◆ Description of the task ◆
Nothing but the lines from the one containing "Label what lies at (741, 548)." to the end of the records below should be output, each exactly as written.

-- -- --

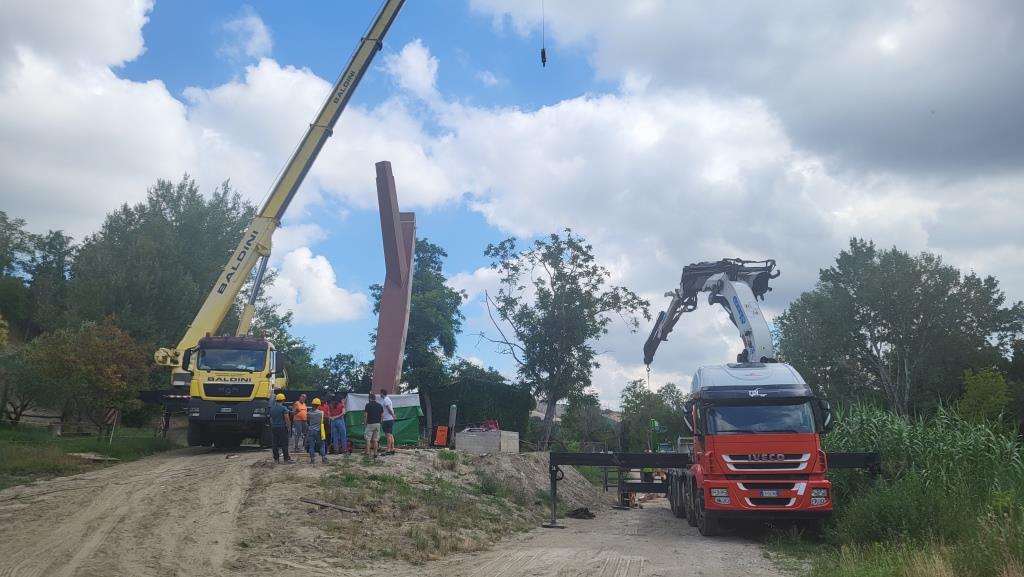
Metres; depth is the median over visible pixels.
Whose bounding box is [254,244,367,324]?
cloud
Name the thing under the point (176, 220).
tree
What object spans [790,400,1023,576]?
tall grass
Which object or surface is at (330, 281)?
sky
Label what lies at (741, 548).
dirt road
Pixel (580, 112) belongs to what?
cloud
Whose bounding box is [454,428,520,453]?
concrete block
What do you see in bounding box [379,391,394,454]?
man
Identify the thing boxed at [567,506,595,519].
debris
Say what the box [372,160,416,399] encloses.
sculpture
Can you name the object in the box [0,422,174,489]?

-- -- --

◆ Answer box ◆
Label what lies at (741, 548).
dirt road
Pixel (580, 112) belongs to what?
cloud
Whose bounding box is [454,428,520,453]?
concrete block
What do you see in bounding box [379,391,394,454]?
man
Identify the thing boxed at [567,506,595,519].
debris
Say what the box [372,160,416,399] encloses.
sculpture
Can you name the object in the box [0,422,174,489]?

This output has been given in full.